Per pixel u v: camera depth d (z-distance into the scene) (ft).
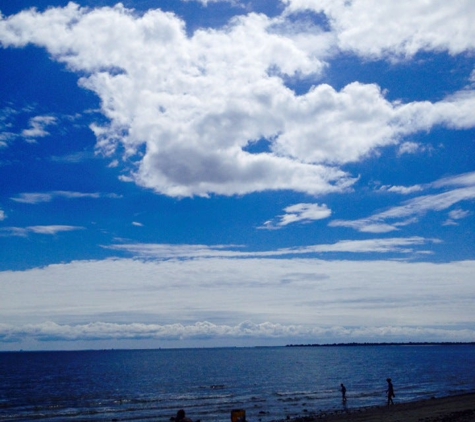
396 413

--

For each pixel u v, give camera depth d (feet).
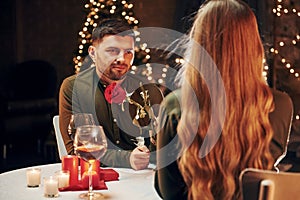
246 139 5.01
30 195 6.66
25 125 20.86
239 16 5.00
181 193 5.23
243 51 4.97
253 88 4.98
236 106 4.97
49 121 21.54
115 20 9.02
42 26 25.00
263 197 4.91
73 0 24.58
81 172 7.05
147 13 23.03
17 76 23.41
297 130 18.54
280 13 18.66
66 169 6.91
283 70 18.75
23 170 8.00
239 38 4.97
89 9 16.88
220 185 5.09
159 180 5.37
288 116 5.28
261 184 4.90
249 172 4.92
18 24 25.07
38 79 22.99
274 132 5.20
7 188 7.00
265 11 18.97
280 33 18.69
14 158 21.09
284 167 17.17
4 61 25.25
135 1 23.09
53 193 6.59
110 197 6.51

> [Work task]: Which lines above run from the one containing "261 184 4.90" down to the one containing "110 197 6.51"? Repeat exactly those, both ends included, and nothing else.

> [Result]:
261 184 4.90
249 172 4.92
18 24 25.07
38 79 22.99
274 132 5.20
7 188 7.00
265 11 18.97
280 33 18.69
14 158 21.09
284 167 17.17
4 61 25.25
135 1 23.09
53 193 6.59
110 197 6.51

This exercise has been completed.